I use a similar rope (but can’t remember the brand).

I sometimes tow my dinghy for short distances in calm weather.

This kind of rope will make it slightly harder to get it in the prop, but it can still, and will still, get in the prop! I did exactly that a couple months ago. The propeller will quite easily suck the rope under water. To me it was slightly bad timing in a narrow area. Luckily I have a rope cutter, and it went fine, but I would have had to do an emergency anchor drop to avoid hitting anything if the prop hade been disabled (feathering prop).

So my thinking from the incident is:

I keep the painter really short, so even if I forget/don’t have time, the chances of it fouling is small.

Have a rope cutter, and a rope that is so thin/weak, that if (when) it fouls, it will just be cut, and you loose the dinghy (just pick it up later, better than grounding the yacht). Luckily these floating lines are somewhat weak, so they will cut and rip easier than other lines.

I will still continue to tow my dinghy from time to time… But I don’t trust the floating line too much.


Bruce Bayne

We use the very same line you show a picture of as our dinghy tow rope.
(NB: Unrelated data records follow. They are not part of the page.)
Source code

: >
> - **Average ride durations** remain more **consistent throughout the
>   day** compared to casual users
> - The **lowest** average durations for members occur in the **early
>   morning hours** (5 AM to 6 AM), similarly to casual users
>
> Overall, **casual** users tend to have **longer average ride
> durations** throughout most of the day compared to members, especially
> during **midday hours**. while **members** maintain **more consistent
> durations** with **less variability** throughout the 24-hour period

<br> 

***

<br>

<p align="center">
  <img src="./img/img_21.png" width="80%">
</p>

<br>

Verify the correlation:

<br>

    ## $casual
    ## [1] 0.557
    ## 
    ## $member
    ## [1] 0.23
It’s bright and easy to see Plus it stays on the surface and never sinks down to propeller depth.

Brian Guck

I have used New England floating dinghy painters for years. It worked well towing dinghy at slow sailboat speeds (6kts) and never got wound up in my prop when backing even when I forgot to shorten the painter when coming in to anchor.

This summer however I would my dinghy painter nicely around the prop of our 32′ motor boat when backing down on a mooring in ME. I forgot to shorten the painter and the massive torque of our four blade propellor sucked that floating line under water faster than I could stop the engine.

The floating line is superior to a sinking line even with floats attached.

You still have to shorten up that painter when coming in to anchor, picking up a mooring or tieing to a dock!!!